Transportation Industry

For PHL, an educational move

Railway Age, Jan, 2004

Anacostia and Pacific subsidiary Pacific Harbor Lines was the last railroad link for four LNG-powered Thomas Built school buses shipped from High Point, N.C., to customer BusWest, Whittier, Calif. The buses were shipped on prototype Unilevel railcars designed and built by Trinity Railcar for TTX.
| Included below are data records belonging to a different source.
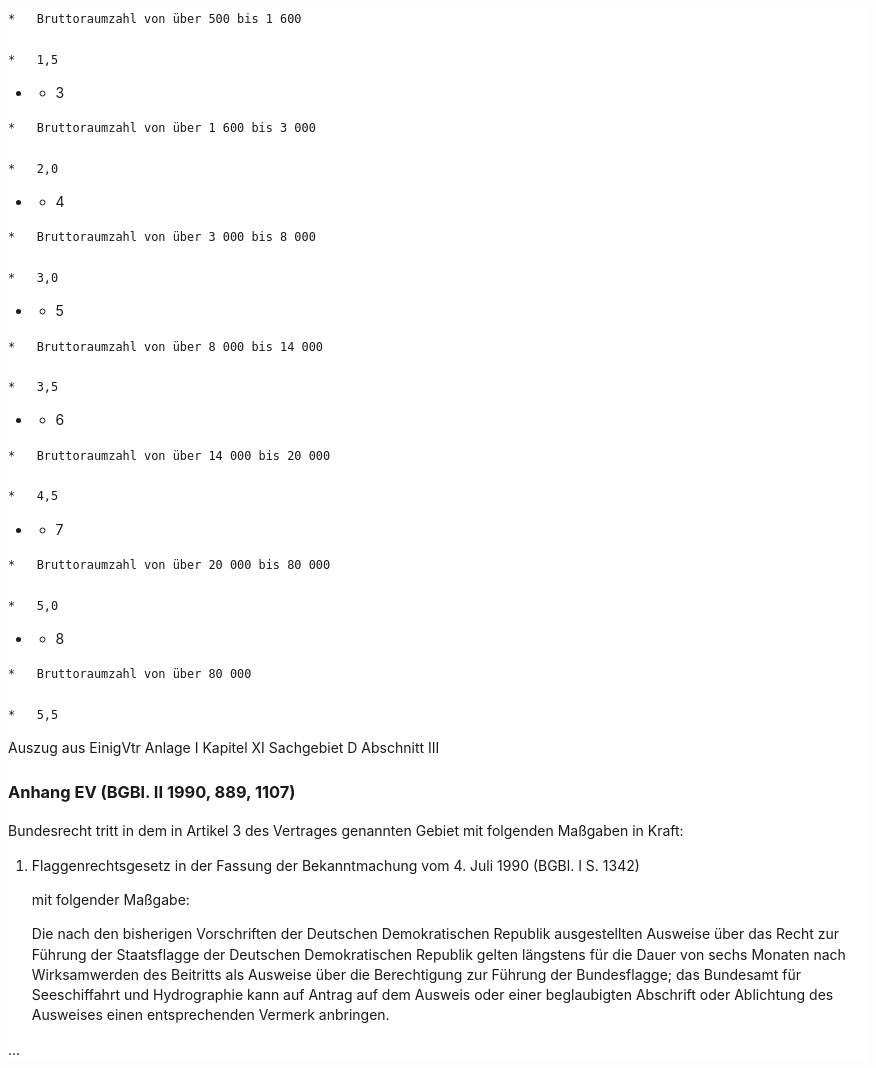     *   Bruttoraumzahl von über 500 bis 1 600

    *   1,5


*    *   3

    *   Bruttoraumzahl von über 1 600 bis 3 000

    *   2,0


*    *   4

    *   Bruttoraumzahl von über 3 000 bis 8 000

    *   3,0


*    *   5

    *   Bruttoraumzahl von über 8 000 bis 14 000

    *   3,5


*    *   6

    *   Bruttoraumzahl von über 14 000 bis 20 000

    *   4,5


*    *   7

    *   Bruttoraumzahl von über 20 000 bis 80 000

    *   5,0


*    *   8

    *   Bruttoraumzahl von über 80 000

    *   5,5



Auszug aus EinigVtr Anlage I Kapitel XI Sachgebiet D Abschnitt III

### Anhang EV (BGBl. II 1990, 889, 1107)

Bundesrecht tritt in dem in Artikel 3 des Vertrages genannten Gebiet
mit folgenden Maßgaben in Kraft:

1.  Flaggenrechtsgesetz in der Fassung der Bekanntmachung vom 4. Juli 1990
    (BGBl. I S. 1342)

    mit folgender Maßgabe:

    Die nach den bisherigen Vorschriften der Deutschen Demokratischen
    Republik ausgestellten Ausweise über das Recht zur Führung der
    Staatsflagge der Deutschen Demokratischen Republik gelten längstens
    für die Dauer von sechs Monaten nach Wirksamwerden des Beitritts als
    Ausweise über die Berechtigung zur Führung der Bundesflagge; das
    Bundesamt für Seeschiffahrt und Hydrographie kann auf Antrag auf dem
    Ausweis oder einer beglaubigten Abschrift oder Ablichtung des
    Ausweises einen entsprechenden Vermerk anbringen.



...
The move originated at Norfolk Southern's vehicle loading facility at Winston-Salem, N.C. Union Pacific hauled the cars from Kansas City to Los Angeles, where PHL picked them up. After Vanco Heavy Lift, Inc., unloaded the buses from the Unilevels, they were driven by BusWest drivers to customer First Student, Inc., Wilmington, Calif. Progressive Rail, Inc., subsidiary Rail Retrievers Logistics, Lakeville, Minn., coordinated the move dock-to-dock. The Unilevel is a specialty enclosed motor vehicle car designed to carry large commercial vehicles like trucks, cement mixers, and buses. The Thomas Built buses would have been difficult to move cross-country by truck because of their size. They could not have been driven due to limited availability of LNG fuel, and transporting them by rail on an open flatcar would have exposed them to damage enroute.